Sabe que una derrota de Macri en la primera vuelta dejará al hoy presidente golpeado e imposibilitado para esa tarea cotidiana de controlar a los Fernández desde diciembre.

No ignora que esa bandera opositora a la futura Casa Rosada también la enarbolará el jefe de gobierno porteño Horacio Rodríguez Larreta al que las encuestas le auguran un nuevo triunfo en la capital argentina.

Desapichonar

Habrá que ver cómo manifesta Larreta su temple político y su liderazgo ahora que ya no tendrá el peso obsesivo de Macri apichonándolo.

Larreta ha tenido la habilidad de ser absolutamente leal al Presidente y al mismo tiempo la inteligencia de hacer "la suya" en el ámbito porteño gambeteando a los Marcos Peña y otros pelmazos de la mesa chica presidencial.

Lo más factible entonces es que sea la dupla Larreta-Cornejo la que coordine esa tarea de encontrarle piojos a la gestión kirchnerista, aunque ya se ha convenido que esa labor opositora no va a ser una cosa desbocada sino hecha con prudencia republicana, que es lo que la ciudadanía quiere ver sobre todo en los primeros meses de un nuevo gobierno.

¿Me entendés?

Cornejo sabe que Larreta tiene una cintura política más flexible y realista que Macri. Se puede entender con el pelado jefe de Gobierno sin que lo miren como si fuera un marciano del interior.

¿Y Lilita? La Carrió ha hablado tantas pestes de los radicales, en particular de Cornejo, al que asocia a Coti Nosiglia, que es impensable que vayan a funcionar juntos contra un gobierno kirchnerista. Los únicos radicales que bancan a Lilita son los del cordobés Mario Negri.

Cornejo quiere sumar al futuro frente opositor a exponentes del peronismo republicano. Por estas horas ya lo habló en Mendoza con Juan Manuel Urtubey, gobernador salteño y compañero de fórmula de Roberto Lavagna. 

Sin fractura

Desde afuera se "lee" que el triunfo supuestamente cantado de Alberto y Cristina servirá para desaconsejar cualquier fractura en el ex Cambiemos y hoy Juntos por el Cambio.

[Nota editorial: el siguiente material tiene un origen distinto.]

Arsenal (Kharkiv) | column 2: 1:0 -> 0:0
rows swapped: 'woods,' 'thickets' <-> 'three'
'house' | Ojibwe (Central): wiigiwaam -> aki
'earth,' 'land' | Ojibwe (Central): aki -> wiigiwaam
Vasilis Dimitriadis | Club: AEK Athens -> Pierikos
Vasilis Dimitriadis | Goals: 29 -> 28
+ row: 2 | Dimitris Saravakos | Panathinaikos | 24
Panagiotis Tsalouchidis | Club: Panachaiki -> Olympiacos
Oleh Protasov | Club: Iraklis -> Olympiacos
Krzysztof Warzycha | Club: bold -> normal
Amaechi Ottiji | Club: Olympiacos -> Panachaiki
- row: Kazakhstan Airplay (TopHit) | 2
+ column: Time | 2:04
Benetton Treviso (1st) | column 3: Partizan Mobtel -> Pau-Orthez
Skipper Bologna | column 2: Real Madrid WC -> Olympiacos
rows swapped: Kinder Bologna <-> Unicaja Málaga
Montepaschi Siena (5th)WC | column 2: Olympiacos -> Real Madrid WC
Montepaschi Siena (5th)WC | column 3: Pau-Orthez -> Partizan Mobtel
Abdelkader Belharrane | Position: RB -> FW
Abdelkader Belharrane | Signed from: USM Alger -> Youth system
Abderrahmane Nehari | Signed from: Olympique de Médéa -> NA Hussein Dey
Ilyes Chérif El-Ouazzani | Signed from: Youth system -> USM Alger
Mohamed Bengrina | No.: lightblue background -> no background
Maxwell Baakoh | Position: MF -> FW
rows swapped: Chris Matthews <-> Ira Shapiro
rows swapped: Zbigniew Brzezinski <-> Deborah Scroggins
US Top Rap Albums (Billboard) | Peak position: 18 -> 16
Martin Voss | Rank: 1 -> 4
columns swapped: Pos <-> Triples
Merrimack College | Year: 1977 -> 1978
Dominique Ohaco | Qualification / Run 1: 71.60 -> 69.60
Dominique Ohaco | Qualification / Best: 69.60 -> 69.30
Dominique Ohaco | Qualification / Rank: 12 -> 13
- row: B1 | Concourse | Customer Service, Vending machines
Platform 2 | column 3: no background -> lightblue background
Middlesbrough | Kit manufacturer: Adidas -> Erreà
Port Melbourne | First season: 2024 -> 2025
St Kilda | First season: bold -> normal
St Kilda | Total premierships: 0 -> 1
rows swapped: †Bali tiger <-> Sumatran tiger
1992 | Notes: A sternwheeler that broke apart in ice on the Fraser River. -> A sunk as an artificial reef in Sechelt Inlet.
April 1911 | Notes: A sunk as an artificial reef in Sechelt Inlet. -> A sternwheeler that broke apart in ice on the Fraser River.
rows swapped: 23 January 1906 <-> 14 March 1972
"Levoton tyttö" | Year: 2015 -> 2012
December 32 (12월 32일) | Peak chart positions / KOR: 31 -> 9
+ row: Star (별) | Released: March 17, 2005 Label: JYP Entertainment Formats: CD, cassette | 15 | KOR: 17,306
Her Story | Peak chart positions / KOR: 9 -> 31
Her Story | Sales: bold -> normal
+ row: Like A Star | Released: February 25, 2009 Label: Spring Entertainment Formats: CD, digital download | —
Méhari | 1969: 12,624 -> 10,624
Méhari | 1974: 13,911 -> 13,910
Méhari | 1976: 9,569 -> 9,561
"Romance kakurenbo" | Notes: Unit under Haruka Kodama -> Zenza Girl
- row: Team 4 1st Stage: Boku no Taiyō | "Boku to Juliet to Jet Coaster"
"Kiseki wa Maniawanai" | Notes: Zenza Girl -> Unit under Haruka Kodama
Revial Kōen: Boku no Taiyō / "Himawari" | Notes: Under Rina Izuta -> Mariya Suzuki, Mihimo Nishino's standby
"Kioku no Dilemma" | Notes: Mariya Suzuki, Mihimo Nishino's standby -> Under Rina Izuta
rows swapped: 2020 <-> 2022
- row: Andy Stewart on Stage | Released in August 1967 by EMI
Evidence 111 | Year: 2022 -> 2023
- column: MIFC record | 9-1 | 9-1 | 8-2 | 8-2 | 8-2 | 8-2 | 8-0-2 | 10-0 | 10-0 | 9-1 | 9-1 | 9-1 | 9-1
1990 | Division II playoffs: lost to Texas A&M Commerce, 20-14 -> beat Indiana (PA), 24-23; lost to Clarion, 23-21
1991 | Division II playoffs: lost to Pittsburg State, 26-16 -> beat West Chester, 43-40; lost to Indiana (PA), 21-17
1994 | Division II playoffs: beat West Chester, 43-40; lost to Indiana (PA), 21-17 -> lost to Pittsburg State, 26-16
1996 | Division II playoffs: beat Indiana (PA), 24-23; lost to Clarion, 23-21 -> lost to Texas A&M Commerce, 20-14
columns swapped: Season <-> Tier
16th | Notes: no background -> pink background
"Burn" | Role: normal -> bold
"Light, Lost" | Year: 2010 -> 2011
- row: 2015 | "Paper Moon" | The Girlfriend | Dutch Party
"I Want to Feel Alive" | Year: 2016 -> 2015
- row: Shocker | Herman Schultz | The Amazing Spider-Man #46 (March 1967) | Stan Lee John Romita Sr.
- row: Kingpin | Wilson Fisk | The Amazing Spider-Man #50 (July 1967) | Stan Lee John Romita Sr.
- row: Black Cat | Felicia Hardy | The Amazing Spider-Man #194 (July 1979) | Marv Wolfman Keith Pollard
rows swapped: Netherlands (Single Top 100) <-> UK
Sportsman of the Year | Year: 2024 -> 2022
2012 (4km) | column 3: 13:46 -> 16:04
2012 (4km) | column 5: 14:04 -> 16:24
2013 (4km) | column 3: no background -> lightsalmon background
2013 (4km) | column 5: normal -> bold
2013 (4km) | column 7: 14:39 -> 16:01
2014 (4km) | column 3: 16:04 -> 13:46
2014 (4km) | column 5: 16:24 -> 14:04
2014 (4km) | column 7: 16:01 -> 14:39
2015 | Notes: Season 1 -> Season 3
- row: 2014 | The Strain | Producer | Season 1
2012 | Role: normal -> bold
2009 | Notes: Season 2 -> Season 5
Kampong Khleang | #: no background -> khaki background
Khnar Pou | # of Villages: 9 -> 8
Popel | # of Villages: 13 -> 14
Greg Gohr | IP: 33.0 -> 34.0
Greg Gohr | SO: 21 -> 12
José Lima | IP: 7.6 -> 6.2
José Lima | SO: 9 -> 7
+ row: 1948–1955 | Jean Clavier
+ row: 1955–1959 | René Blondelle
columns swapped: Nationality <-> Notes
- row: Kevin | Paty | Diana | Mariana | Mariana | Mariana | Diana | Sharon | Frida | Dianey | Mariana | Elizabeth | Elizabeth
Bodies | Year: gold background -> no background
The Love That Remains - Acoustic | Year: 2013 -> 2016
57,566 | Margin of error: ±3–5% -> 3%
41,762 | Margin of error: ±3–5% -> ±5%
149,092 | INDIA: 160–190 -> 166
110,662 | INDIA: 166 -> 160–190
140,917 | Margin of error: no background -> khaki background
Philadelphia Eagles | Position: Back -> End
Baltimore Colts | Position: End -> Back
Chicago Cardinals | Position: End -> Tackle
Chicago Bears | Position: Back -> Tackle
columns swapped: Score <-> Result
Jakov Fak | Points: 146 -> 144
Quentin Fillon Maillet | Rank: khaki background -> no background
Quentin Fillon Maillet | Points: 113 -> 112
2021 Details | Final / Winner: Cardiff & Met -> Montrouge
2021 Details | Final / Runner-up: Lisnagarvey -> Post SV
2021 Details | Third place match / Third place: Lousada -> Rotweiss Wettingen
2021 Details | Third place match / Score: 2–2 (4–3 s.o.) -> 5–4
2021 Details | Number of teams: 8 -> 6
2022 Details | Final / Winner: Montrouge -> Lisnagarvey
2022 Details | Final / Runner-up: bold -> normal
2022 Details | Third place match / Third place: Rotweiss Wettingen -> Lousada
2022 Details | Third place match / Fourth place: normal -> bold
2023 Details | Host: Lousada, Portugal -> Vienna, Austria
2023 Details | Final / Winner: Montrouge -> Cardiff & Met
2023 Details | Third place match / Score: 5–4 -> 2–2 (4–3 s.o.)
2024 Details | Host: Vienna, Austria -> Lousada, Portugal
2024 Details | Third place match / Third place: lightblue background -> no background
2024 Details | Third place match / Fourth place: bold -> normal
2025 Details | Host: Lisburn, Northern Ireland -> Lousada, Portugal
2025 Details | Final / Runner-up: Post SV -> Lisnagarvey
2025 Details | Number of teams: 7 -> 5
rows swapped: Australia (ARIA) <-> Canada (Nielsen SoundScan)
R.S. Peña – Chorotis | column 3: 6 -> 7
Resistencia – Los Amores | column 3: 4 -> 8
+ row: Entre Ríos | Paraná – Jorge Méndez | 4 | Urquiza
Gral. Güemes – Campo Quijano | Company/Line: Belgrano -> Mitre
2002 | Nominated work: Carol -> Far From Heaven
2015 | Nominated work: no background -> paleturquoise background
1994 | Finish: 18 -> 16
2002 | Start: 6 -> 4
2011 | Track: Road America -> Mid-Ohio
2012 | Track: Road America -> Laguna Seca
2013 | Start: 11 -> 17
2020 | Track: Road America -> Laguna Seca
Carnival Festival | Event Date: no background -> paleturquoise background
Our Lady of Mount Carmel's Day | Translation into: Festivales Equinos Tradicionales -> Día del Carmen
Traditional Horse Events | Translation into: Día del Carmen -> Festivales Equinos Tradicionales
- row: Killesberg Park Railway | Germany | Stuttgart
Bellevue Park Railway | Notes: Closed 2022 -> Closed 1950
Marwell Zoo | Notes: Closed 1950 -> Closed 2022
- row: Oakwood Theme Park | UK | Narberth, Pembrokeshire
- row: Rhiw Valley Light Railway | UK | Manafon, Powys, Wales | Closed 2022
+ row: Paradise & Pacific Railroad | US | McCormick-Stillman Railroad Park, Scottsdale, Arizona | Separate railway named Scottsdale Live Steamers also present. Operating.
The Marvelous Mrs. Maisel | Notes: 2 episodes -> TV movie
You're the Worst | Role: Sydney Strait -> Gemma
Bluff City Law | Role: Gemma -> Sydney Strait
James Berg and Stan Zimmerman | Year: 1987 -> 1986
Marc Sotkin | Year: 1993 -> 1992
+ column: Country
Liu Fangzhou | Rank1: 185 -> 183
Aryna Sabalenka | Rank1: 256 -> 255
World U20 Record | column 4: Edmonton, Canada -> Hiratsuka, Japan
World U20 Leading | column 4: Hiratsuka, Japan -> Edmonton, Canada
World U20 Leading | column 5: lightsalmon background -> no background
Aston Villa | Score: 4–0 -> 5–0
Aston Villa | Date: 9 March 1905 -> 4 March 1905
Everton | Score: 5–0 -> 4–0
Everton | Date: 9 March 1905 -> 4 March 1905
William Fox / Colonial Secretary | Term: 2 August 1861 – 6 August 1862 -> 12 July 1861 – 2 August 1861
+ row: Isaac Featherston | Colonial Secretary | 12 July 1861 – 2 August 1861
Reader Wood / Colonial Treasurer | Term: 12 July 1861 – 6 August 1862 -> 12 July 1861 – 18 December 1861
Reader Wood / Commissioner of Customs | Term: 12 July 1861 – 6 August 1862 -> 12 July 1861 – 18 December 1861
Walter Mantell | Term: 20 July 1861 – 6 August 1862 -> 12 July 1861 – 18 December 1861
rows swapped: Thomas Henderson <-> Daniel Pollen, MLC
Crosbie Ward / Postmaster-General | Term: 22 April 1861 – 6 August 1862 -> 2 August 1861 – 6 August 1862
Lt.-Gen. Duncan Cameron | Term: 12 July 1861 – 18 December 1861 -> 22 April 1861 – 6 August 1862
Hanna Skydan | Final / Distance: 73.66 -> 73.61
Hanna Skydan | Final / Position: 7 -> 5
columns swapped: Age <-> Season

Ese es el otro objetivo que, pese a todos los cortocircuitos, Cornejo dice que   quiere mantener: ni el PRO ni la UCR van a ningún lado solos.

Juntos, en cambio, tienen chances de volver a renacer, sobre todo después de los triunfos resonantes que la coalición tuvo en Mendoza y que este fin de mes se estima que tendrá en la Ciudad Autónoma de Buenos Aires.

Cornejo no tendrá descanso. Cuando el 10 de diciembre le entregue el bastón de gobernador a su delfín Rodolfo Suarez ya tendrá puesto el traje de diputado nacional. El Congreso  es territorio conocido, pero ahora llegará con un trainning político que le permitirá moverse como pez en el agua.

La sucesión de  batallas que ha debido librar desde que está al frente de la UCR nacional, en particular tendientes a dotar a Cambiemos de una plataforma más política y flexible, lo ha posicionado mejor ante el círculo rojo.

Y hasta le ha abierto el saludable ejercicio del humor, ese que le ha  permitido decir: "La Argentina no puede estar sin mí como presidente. Voy a candidatearme en el 2023".